Reproduce the data below line for line, changing nothing.

Extracted data entries
════════

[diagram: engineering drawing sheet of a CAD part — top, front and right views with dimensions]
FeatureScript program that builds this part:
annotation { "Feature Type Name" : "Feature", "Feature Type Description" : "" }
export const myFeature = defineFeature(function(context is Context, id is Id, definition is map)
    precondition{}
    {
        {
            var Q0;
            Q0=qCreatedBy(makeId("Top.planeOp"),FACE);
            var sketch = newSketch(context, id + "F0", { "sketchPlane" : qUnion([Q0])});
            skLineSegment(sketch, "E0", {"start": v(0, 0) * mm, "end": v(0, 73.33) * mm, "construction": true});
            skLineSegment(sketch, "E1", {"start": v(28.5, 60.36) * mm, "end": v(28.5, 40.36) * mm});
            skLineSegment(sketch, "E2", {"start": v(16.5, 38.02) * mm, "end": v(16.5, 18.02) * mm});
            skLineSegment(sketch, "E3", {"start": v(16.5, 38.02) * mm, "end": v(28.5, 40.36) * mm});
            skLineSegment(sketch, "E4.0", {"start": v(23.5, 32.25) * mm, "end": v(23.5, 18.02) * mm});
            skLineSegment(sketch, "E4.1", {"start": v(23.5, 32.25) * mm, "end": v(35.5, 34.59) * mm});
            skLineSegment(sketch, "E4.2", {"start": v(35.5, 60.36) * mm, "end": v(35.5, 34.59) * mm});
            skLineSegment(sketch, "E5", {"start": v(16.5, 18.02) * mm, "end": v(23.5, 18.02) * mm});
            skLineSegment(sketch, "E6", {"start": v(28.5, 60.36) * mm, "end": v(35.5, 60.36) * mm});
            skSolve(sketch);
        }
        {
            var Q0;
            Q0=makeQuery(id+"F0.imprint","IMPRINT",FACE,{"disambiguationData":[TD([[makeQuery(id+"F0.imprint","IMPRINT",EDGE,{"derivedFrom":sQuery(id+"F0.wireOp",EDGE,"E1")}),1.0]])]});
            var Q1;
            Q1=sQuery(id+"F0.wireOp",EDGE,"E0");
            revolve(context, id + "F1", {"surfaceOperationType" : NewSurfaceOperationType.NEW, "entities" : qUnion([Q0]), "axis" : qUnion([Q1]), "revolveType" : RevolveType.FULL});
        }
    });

════════

EXPECTED ANSWER
[diagram: engineering drawing sheet of a CAD part — top, front and right views with dimensions]
FeatureScript program that builds this part:
annotation { "Feature Type Name" : "Feature", "Feature Type Description" : "" }
export const myFeature = defineFeature(function(context is Context, id is Id, definition is map)
    precondition{}
    {
        {
            var Q0;
            Q0=qCreatedBy(makeId("Top.planeOp"),FACE);
            var sketch = newSketch(context, id + "F0", { "sketchPlane" : qUnion([Q0])});
            skLineSegment(sketch, "E0", {"start": v(0, 0) * mm, "end": v(0, 73.33) * mm, "construction": true});
            skLineSegment(sketch, "E1", {"start": v(28.5, 60.36) * mm, "end": v(28.5, 40.36) * mm});
            skLineSegment(sketch, "E2", {"start": v(16.5, 38.02) * mm, "end": v(16.5, 18.02) * mm});
            skLineSegment(sketch, "E3", {"start": v(16.5, 38.02) * mm, "end": v(28.5, 40.36) * mm});
            skLineSegment(sketch, "E4.0", {"start": v(23.5, 32.25) * mm, "end": v(23.5, 18.02) * mm});
            skLineSegment(sketch, "E4.1", {"start": v(23.5, 32.25) * mm, "end": v(35.5, 34.59) * mm});
            skLineSegment(sketch, "E4.2", {"start": v(35.5, 60.36) * mm, "end": v(35.5, 34.59) * mm});
            skLineSegment(sketch, "E5", {"start": v(16.5, 18.02) * mm, "end": v(23.5, 18.02) * mm});
            skLineSegment(sketch, "E6", {"start": v(28.5, 60.36) * mm, "end": v(35.5, 60.36) * mm});
            skSolve(sketch);
        }
        {
            var Q0;
            Q0=makeQuery(id+"F0.imprint","IMPRINT",FACE,{"disambiguationData":[TD([[makeQuery(id+"F0.imprint","IMPRINT",EDGE,{"derivedFrom":sQuery(id+"F0.wireOp",EDGE,"E1")}),1.0]])]});
            var Q1;
            Q1=sQuery(id+"F0.wireOp",EDGE,"E0");
            revolve(context, id + "F1", {"surfaceOperationType" : NewSurfaceOperationType.NEW, "entities" : qUnion([Q0]), "axis" : qUnion([Q1]), "revolveType" : RevolveType.FULL});
        }
    });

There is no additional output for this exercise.